The failure of the left-wing Syriza party to form a government in Greece 
last year makes it clear that despite the punishments of austerity, a 
majority will chose to remain within Europe - while powerful outside 
forces will proclaim that any left opposition must necessarily lead to 
breakup. It's true that the consequences of a Spanish exit from the 
Eurozone would sweep across the global capitalist system. Already 
weakened French and German banks together hold almost 50% of Spain's 
foreign debt, which is far larger than that of Greece. It is widely 
believed that the collapse of the French and German banking sectors 
would bring on a full-fledged global depression. Yet nothing can prevent 
a determined political force in a country as large as Spain from 
refusing the EU austerity measures and forcing radically different 
negotiations. If framed and timed correctly, as Isidro López argues, 
this threat to the neoliberal status quo in Europe could win the 
adhesion of the other Southern member states, as well as France and 
Ireland. This is the paradox of the European Union today: only the 
threat of exit makes any kind of "voice" - that is, real political 
negotiation - even remotely possible. And only such a threat, at the EU 
level, can give substance to the strategy of destitution/constitution 
currently being explored at the national level in Spain.
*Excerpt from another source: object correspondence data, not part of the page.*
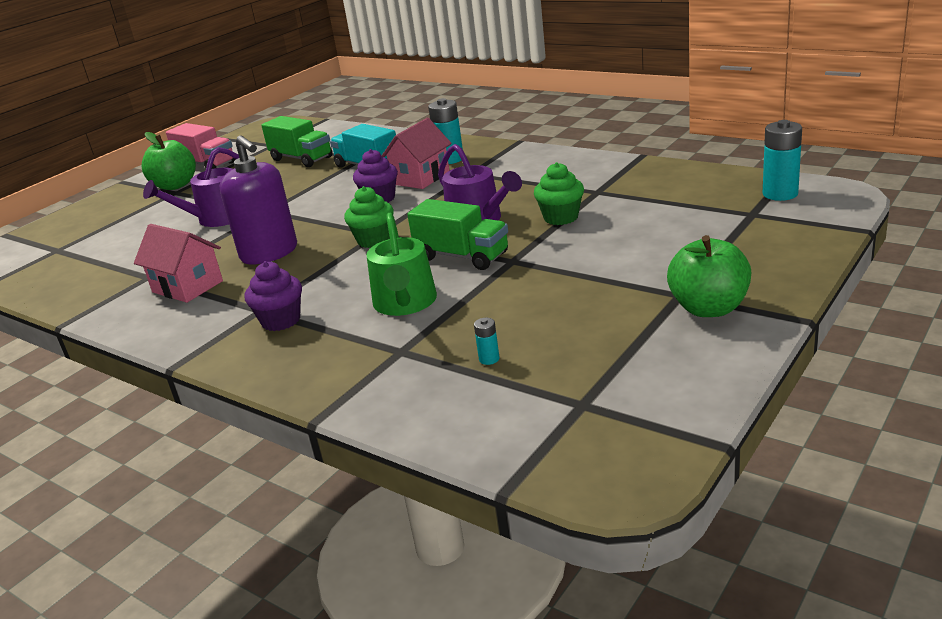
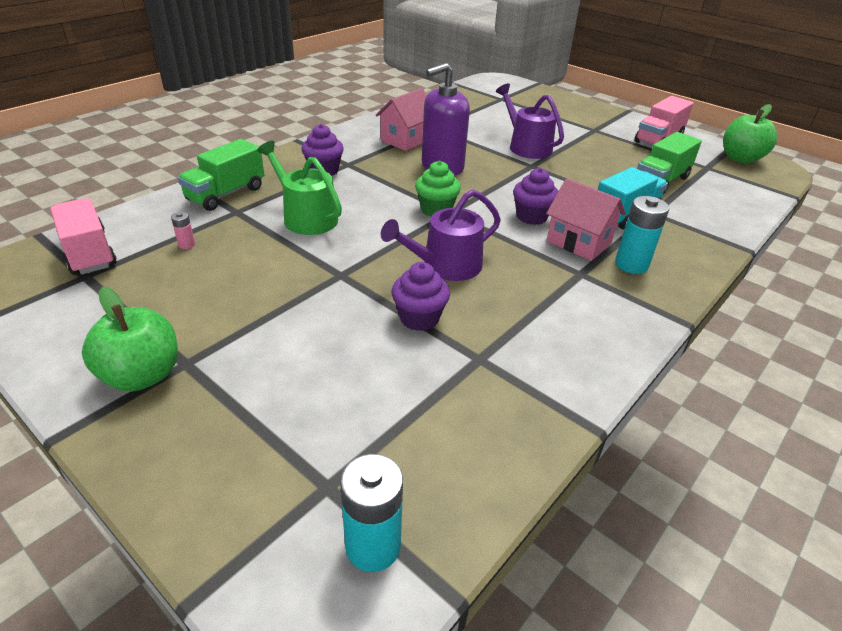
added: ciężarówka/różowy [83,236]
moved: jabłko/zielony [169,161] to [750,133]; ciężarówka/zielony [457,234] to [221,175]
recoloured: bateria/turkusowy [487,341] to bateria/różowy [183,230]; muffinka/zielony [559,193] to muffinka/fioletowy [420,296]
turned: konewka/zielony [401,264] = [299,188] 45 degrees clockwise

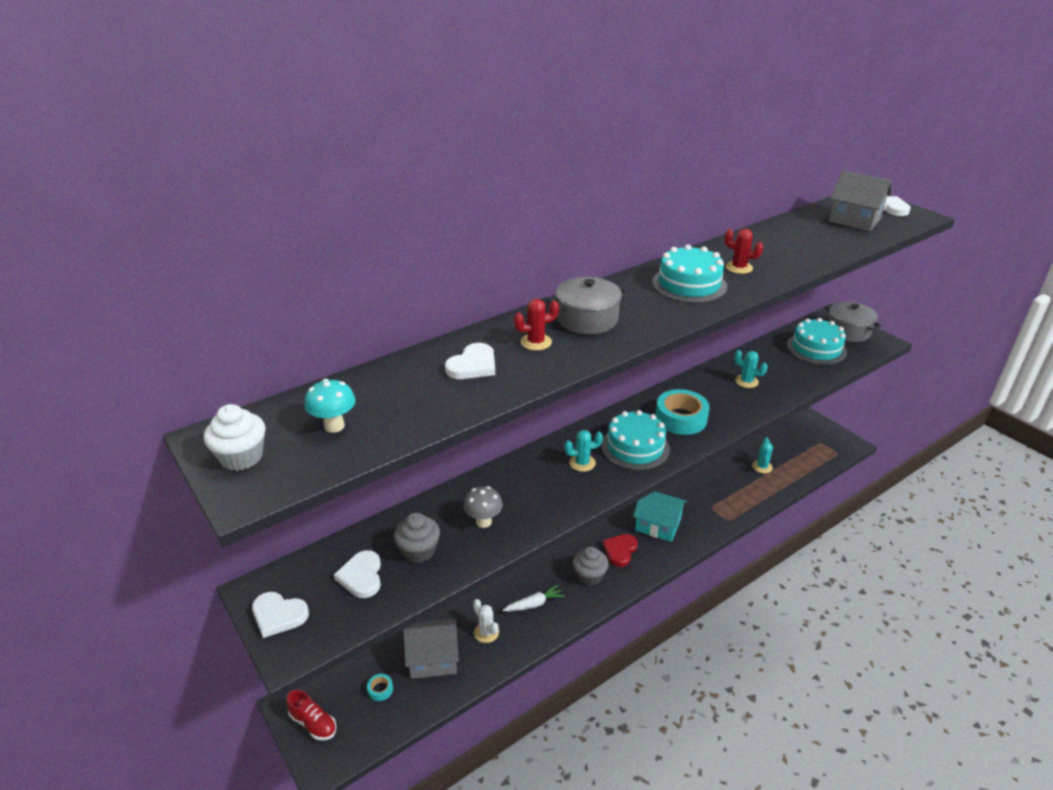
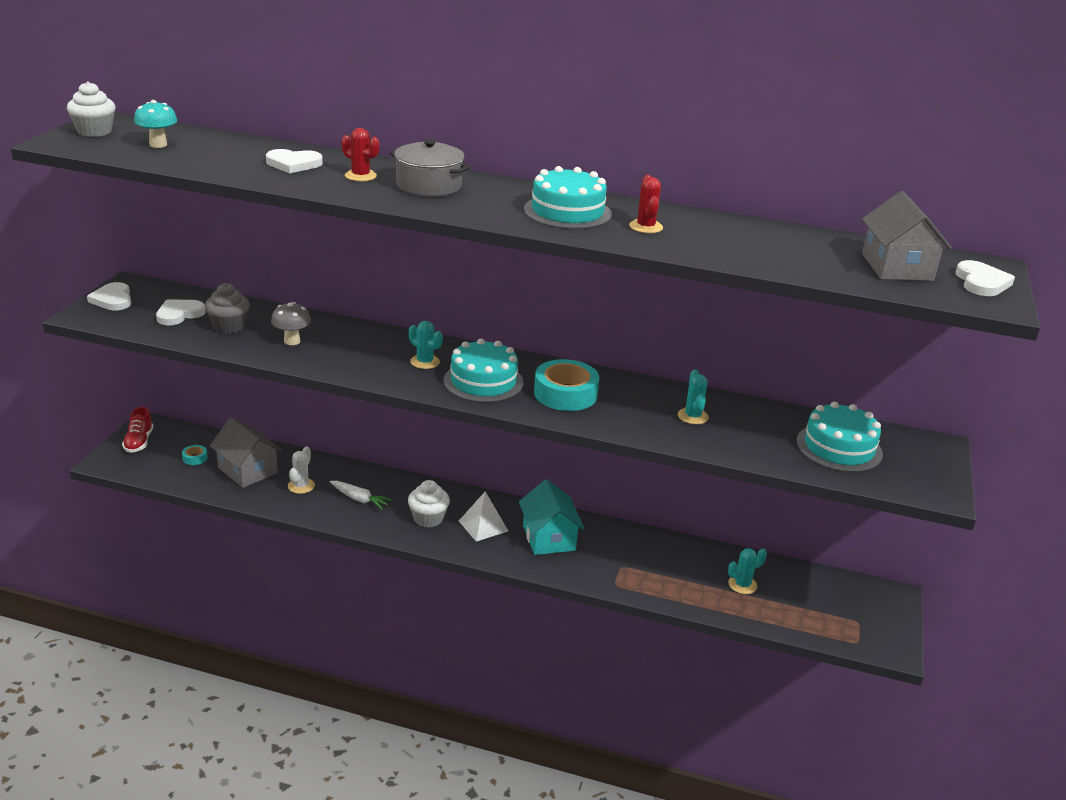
removed: garnek/szary [853,322]
replaced: serce/czerwony [620,550] to piramida/biały [483,516]
recoloured: muffinka/szary [591,566] to muffinka/biały [429,504]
"YO NO ENTRO EN TU LEY" reads the sign held by a PAH protester in 
Barcelona. "I don't fit into your law." By creating radical facts on the 
ground in the form of occupations, privately negotiated social rents and 
massive tides of protest coordinated by sophisticated technopolitical 
networks, while simultaneously mobilizing both electoral forces and a 
guiding philosophy for the seizure and use of institutional power, the 
Spanish left is rediscovering the almost forgotten and seemingly archaic 
concept of autonomy. Autonomy is neither a right nor an essence nor even 
a persistent condition, but instead, the endless process whereby the 
collective self (autos) creates its own law (nomos). In this case it 
entails creating new social rights - ones that are based, not on social 
property as under the welfare state, but instead on a theorization of 
commons - as well as original forms of critical participation using 
technopolitical means to ensure that government is not hijacked by 
interest groups. For sure, this emergent process of autonomization is 
only made possible by the stark heteronomy of capital's resurgent law of 
accumulation, which concentrates wealth among a few while imposing 
proletarianization on the many. In our time, political autonomy is a 
fruit that can only be plucked from a toxic desert. Yet these are the 
chances of human existence, singular and accidental, without any guarantees.

Obviously nothing concrete has yet been achieved. Obviously this is a 
desperate confrontation where the weaker side - our side - can easily 
lose. And just as obviously, the entire scenario described here could be 
annulled by the controlled drawdown of austerity, the stimulus of a few 
exclusive profit centers (bricks and mortar, again) and the stifling 
return to the status quo of a failed but immensely powerful system. 
Obviously we can all just stagger on like zombies greeting the 
everlasting dawn of the dead. But for anyone who wants out of the 
endless rerun of finance capitalism, the Spanish left - the weakest link 
in the circuit of European capital - is once again a radical force that 
deserves your active attention and your living support.